(RECORDS SHOWN Opens)

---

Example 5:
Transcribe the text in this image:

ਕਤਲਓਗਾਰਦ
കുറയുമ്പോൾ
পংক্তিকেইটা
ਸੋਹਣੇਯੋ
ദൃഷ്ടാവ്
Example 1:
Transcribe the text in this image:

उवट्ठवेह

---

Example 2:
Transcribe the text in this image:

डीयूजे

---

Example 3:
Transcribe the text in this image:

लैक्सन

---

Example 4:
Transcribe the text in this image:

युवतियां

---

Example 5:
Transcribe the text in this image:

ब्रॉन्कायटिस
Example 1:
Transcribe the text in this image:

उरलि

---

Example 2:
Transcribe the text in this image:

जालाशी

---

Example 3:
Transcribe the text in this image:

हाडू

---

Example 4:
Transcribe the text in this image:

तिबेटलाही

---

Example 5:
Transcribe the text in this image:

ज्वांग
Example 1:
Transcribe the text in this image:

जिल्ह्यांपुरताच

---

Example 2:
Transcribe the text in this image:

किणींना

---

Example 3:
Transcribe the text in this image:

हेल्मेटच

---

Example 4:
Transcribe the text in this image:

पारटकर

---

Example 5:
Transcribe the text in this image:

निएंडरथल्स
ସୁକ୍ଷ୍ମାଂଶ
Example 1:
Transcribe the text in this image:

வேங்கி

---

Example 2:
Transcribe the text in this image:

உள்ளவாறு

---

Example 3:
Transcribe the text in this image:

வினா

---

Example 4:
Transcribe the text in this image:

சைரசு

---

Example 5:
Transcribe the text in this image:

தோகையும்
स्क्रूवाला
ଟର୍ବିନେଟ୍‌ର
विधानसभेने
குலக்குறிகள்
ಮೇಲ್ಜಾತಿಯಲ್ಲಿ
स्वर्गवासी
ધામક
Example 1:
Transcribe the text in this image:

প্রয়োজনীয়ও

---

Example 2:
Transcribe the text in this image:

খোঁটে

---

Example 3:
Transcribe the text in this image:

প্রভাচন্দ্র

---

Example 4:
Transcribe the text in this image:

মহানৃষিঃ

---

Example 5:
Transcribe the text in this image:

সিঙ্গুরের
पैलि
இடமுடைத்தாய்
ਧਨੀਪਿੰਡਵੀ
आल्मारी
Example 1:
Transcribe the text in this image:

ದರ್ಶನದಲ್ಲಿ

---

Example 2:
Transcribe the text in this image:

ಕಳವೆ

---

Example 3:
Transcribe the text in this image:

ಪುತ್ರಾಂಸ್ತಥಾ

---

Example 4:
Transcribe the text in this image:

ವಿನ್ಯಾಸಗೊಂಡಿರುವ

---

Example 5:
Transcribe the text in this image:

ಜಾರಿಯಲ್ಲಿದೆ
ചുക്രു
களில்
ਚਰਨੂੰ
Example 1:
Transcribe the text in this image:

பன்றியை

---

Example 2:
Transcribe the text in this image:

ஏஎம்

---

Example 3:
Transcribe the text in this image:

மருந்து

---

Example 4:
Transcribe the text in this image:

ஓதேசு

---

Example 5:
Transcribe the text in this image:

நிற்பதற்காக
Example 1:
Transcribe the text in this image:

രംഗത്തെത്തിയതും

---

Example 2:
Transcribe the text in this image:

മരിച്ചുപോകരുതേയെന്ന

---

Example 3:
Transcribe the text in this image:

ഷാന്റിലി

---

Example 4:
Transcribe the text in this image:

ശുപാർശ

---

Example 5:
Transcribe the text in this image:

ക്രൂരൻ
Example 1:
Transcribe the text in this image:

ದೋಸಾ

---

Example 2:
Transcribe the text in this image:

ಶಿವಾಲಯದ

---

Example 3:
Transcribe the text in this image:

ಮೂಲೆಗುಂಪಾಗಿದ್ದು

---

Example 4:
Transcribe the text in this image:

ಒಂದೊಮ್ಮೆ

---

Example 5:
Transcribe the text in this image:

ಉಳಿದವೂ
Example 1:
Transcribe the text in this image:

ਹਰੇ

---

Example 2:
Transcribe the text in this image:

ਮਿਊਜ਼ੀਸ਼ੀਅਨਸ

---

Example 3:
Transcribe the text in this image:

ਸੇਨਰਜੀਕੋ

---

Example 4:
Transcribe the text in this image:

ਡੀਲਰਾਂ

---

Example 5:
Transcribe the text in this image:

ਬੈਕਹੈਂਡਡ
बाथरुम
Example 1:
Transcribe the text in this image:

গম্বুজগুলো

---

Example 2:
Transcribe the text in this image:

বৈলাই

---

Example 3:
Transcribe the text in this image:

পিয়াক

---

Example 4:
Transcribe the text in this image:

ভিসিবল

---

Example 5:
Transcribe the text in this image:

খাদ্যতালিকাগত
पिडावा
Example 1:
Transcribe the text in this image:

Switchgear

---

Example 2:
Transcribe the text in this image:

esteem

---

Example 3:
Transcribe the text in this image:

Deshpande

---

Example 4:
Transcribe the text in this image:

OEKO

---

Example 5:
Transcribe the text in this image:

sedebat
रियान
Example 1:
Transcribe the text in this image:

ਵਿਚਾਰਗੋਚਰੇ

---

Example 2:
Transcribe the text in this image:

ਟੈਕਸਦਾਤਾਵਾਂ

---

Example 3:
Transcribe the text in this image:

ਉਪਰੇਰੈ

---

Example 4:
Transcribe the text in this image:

(RECORDS SHOWN Closes)

▶ **WHAT NEEDS TO BE DONE**: Repeat all of the records above exactly as written.

▶ **EXERCISE OUTPUT**:
---

Example 5:
Transcribe the text in this image:

ਕਤਲਓਗਾਰਦ
കുറയുമ്പോൾ
পংক্তিকেইটা
ਸੋਹਣੇਯੋ
ദൃഷ്ടാവ്
Example 1:
Transcribe the text in this image:

उवट्ठवेह

---

Example 2:
Transcribe the text in this image:

डीयूजे

---

Example 3:
Transcribe the text in this image:

लैक्सन

---

Example 4:
Transcribe the text in this image:

युवतियां

---

Example 5:
Transcribe the text in this image:

ब्रॉन्कायटिस
Example 1:
Transcribe the text in this image:

उरलि

---

Example 2:
Transcribe the text in this image:

जालाशी

---

Example 3:
Transcribe the text in this image:

हाडू

---

Example 4:
Transcribe the text in this image:

तिबेटलाही

---

Example 5:
Transcribe the text in this image:

ज्वांग
Example 1:
Transcribe the text in this image:

जिल्ह्यांपुरताच

---

Example 2:
Transcribe the text in this image:

किणींना

---

Example 3:
Transcribe the text in this image:

हेल्मेटच

---

Example 4:
Transcribe the text in this image:

पारटकर

---

Example 5:
Transcribe the text in this image:

निएंडरथल्स
ସୁକ୍ଷ୍ମାଂଶ
Example 1:
Transcribe the text in this image:

வேங்கி

---

Example 2:
Transcribe the text in this image:

உள்ளவாறு

---

Example 3:
Transcribe the text in this image:

வினா

---

Example 4:
Transcribe the text in this image:

சைரசு

---

Example 5:
Transcribe the text in this image:

தோகையும்
स्क्रूवाला
ଟର୍ବିନେଟ୍‌ର
विधानसभेने
குலக்குறிகள்
ಮೇಲ್ಜಾತಿಯಲ್ಲಿ
स्वर्गवासी
ધામક
Example 1:
Transcribe the text in this image:

প্রয়োজনীয়ও

---

Example 2:
Transcribe the text in this image:

খোঁটে

---

Example 3:
Transcribe the text in this image:

প্রভাচন্দ্র

---

Example 4:
Transcribe the text in this image:

মহানৃষিঃ

---

Example 5:
Transcribe the text in this image:

সিঙ্গুরের
पैलि
இடமுடைத்தாய்
ਧਨੀਪਿੰਡਵੀ
आल्मारी
Example 1:
Transcribe the text in this image:

ದರ್ಶನದಲ್ಲಿ

---

Example 2:
Transcribe the text in this image:

ಕಳವೆ

---

Example 3:
Transcribe the text in this image:

ಪುತ್ರಾಂಸ್ತಥಾ

---

Example 4:
Transcribe the text in this image:

ವಿನ್ಯಾಸಗೊಂಡಿರುವ

---

Example 5:
Transcribe the text in this image:

ಜಾರಿಯಲ್ಲಿದೆ
ചുക്രു
களில்
ਚਰਨੂੰ
Example 1:
Transcribe the text in this image:

பன்றியை

---

Example 2:
Transcribe the text in this image:

ஏஎம்

---

Example 3:
Transcribe the text in this image:

மருந்து

---

Example 4:
Transcribe the text in this image:

ஓதேசு

---

Example 5:
Transcribe the text in this image:

நிற்பதற்காக
Example 1:
Transcribe the text in this image:

രംഗത്തെത്തിയതും

---

Example 2:
Transcribe the text in this image:

മരിച്ചുപോകരുതേയെന്ന

---

Example 3:
Transcribe the text in this image:

ഷാന്റിലി

---

Example 4:
Transcribe the text in this image:

ശുപാർശ

---

Example 5:
Transcribe the text in this image:

ക്രൂരൻ
Example 1:
Transcribe the text in this image:

ದೋಸಾ

---

Example 2:
Transcribe the text in this image:

ಶಿವಾಲಯದ

---

Example 3:
Transcribe the text in this image:

ಮೂಲೆಗುಂಪಾಗಿದ್ದು

---

Example 4:
Transcribe the text in this image:

ಒಂದೊಮ್ಮೆ

---

Example 5:
Transcribe the text in this image:

ಉಳಿದವೂ
Example 1:
Transcribe the text in this image:

ਹਰੇ

---

Example 2:
Transcribe the text in this image:

ਮਿਊਜ਼ੀਸ਼ੀਅਨਸ

---

Example 3:
Transcribe the text in this image:

ਸੇਨਰਜੀਕੋ

---

Example 4:
Transcribe the text in this image:

ਡੀਲਰਾਂ

---

Example 5:
Transcribe the text in this image:

ਬੈਕਹੈਂਡਡ
बाथरुम
Example 1:
Transcribe the text in this image:

গম্বুজগুলো

---

Example 2:
Transcribe the text in this image:

বৈলাই

---

Example 3:
Transcribe the text in this image:

পিয়াক

---

Example 4:
Transcribe the text in this image:

ভিসিবল

---

Example 5:
Transcribe the text in this image:

খাদ্যতালিকাগত
पिडावा
Example 1:
Transcribe the text in this image:

Switchgear

---

Example 2:
Transcribe the text in this image:

esteem

---

Example 3:
Transcribe the text in this image:

Deshpande

---

Example 4:
Transcribe the text in this image:

OEKO

---

Example 5:
Transcribe the text in this image:

sedebat
रियान
Example 1:
Transcribe the text in this image:

ਵਿਚਾਰਗੋਚਰੇ

---

Example 2:
Transcribe the text in this image:

ਟੈਕਸਦਾਤਾਵਾਂ

---

Example 3:
Transcribe the text in this image:

ਉਪਰੇਰੈ

---

Example 4:
Transcribe the text in this image:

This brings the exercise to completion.